Trace2Skill: Distill Trajectory-Local Lessons into Transferable Agent Skills

Equipping Large Language Model (LLM) agents with domain-specific skills is critical for tackling complex tasks. Yet, manual authoring creates a severe scalability bottleneck. Conversely, automated skill generation often yields fragile or fragmented results because it either relies on shallow parametric knowledge or sequentially overfits to non-generalizable trajectory-local lessons. To overcome this, we introduce Trace2Skill, a framework that mirrors how human experts author skills: by holistically analyzing broad execution experience before distilling it into a single, comprehensive guide. Instead of reacting sequentially to individual trajectories, Trace2Skill dispatches a parallel fleet of sub-agents to analyze a diverse pool of executions. It extracts trajectory-specific lessons and hierarchically consolidates them into a unified, conflict-free skill directory via inductive reasoning. Trace2Skill supports both deepening existing human-written skills and creating new ones from scratch. Experiments in challenging domains, such as spreadsheet, VisionQA and math reasoning, show that Trace2Skill significantly improves upon strong baselines, including Anthropic's official xlsx skills. Crucially, this trajectory-grounded evolution does not merely memorize task instances or model-specific quirks: evolved skills transfer across LLM scales and generalize to OOD settings. For example, skills evolved by Qwen3.5-35B on its own trajectories improved a Qwen3.5-122B agent by up to 57.65 absolute percentage points on WikiTableQuestions. Ultimately, our results demonstrate that complex agent experience can be packaged into highly transferable, declarative skills -- requiring no parameter updates, no external retrieval modules, and utilizing open-source models as small as 35B parameters.

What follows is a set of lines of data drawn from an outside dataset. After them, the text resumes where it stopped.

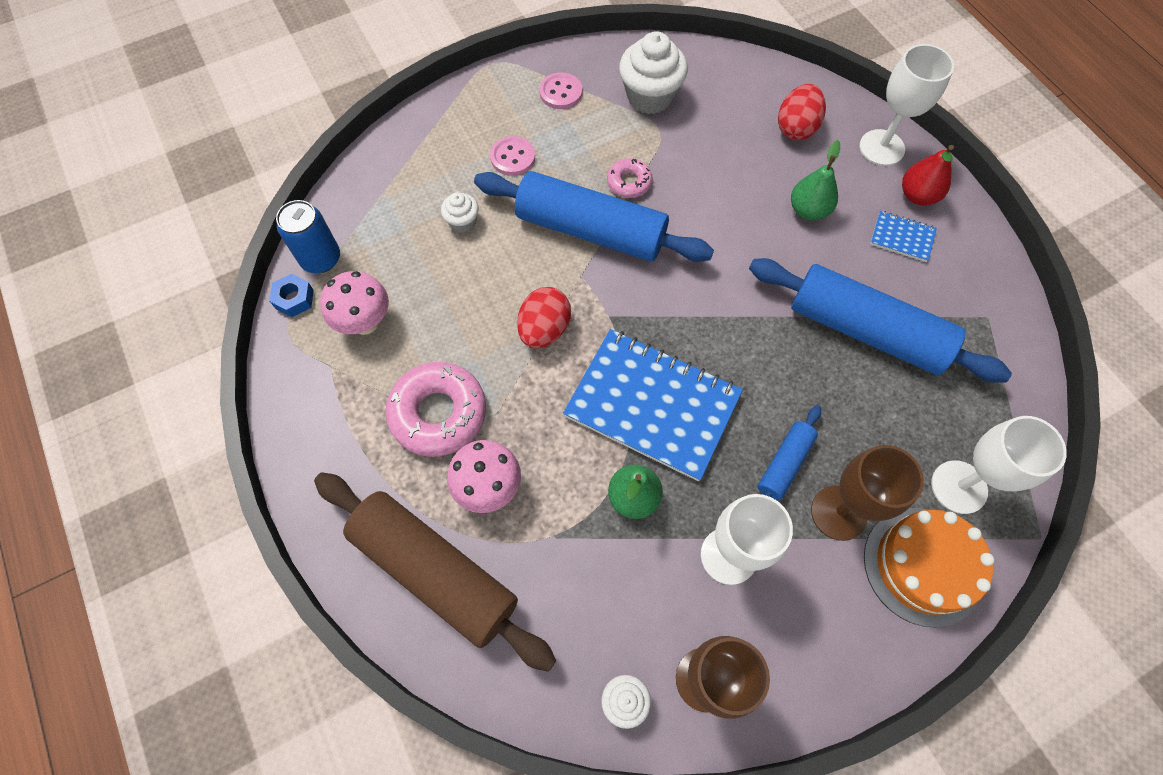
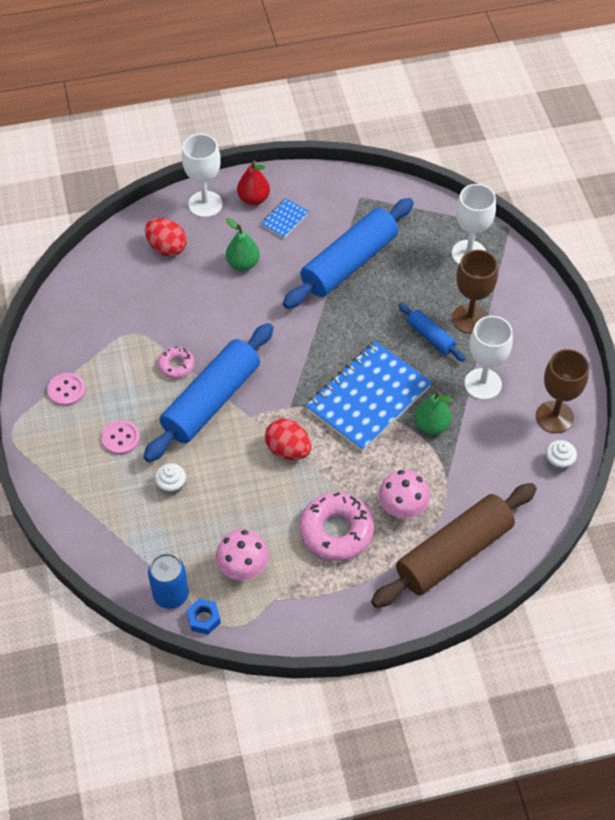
camera: 75 degrees left, 10 degrees down
(650, 96) = (97, 331): white cupcake -> none
(923, 566) = (512, 288): orange cake -> none

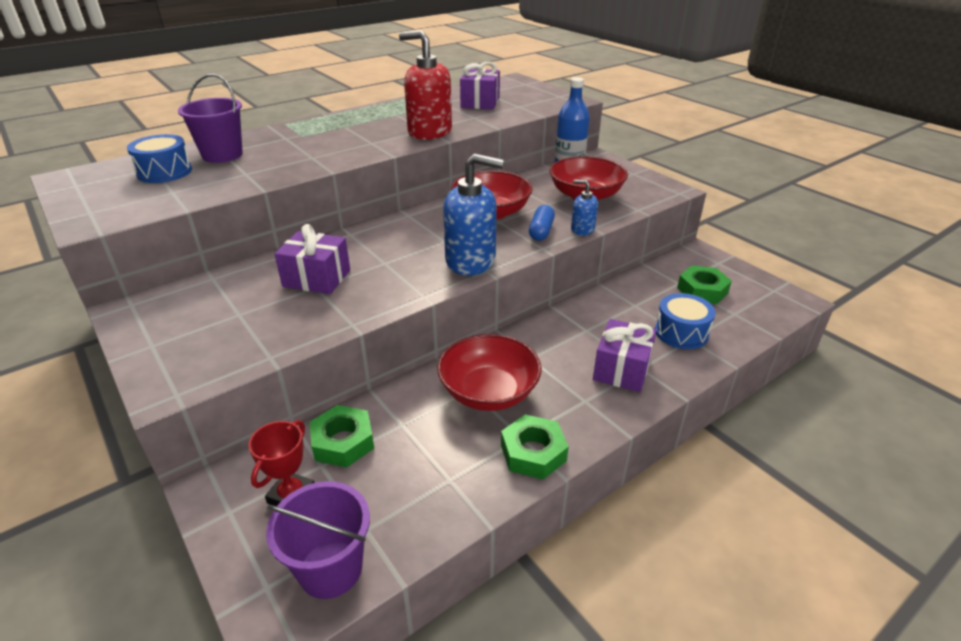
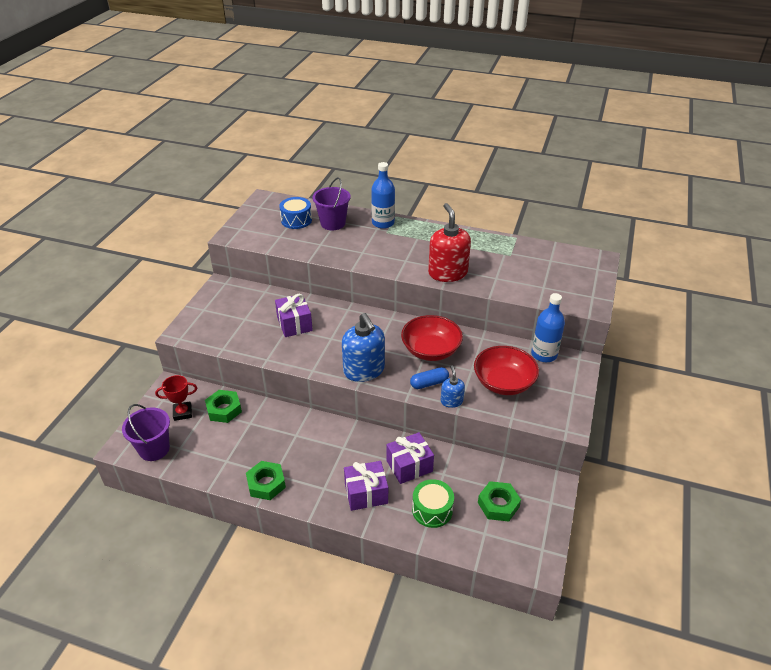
camera: 55 degrees right, 5 degrees up
(283, 132) = (383, 223): none -> blue bottle
(480, 102) = (527, 267): purple gift -> purple gift (409, 466)
(489, 392) = (299, 443): red bowl -> none
(681, 332) = (432, 510): blue drum -> green drum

翻译：为大型语言模型智能体配备领域专用技能是解决复杂任务的关键，然而人工编写技能会造成严重的可扩展性瓶颈。相反，自动化技能生成往往产生脆弱或碎片化的结果，因其要么依赖浅层的参数化知识，要么顺序性地过拟合于不可泛化的轨迹局部经验。为克服这一难题，我们提出Trace2Skill框架——它模拟人类专家编写技能的方式：通过整体分析广泛的执行经验，再将其蒸馏为一份全面的指导手册。Trace2Skill并非顺序性地对单条轨迹做出反应，而是派遣一组并行子智能体分析多样化的执行池，提取轨迹特定经验，并通过归纳推理将其层级化整合为统一且无冲突的技能目录。该框架既支持深化现有手工编写的技能，也支持从零创建新技能。在电子表格、视觉问答和数学推理等具有挑战性的领域实验中，Trace2Skill显著优于包括Anthropic官方xlsx技能在内的强基线方法。关键的是，这种基于轨迹的演化并非简单记忆任务实例或模型特有偏差：演化后的技能可跨LLM规模迁移，并泛化至分布外场景。例如，由Qwen3.5-35B在其自身轨迹上演化出的技能，使Qwen3.5-122B智能体在WikiTableQuestions上的绝对性能提升高达57.65个百分点。最终，我们的结果表明，复杂的智能体经验可被封装为高度可迁移的声明式技能——无需参数更新、无需外部检索模块，且可利用小至35B参数的开源模型。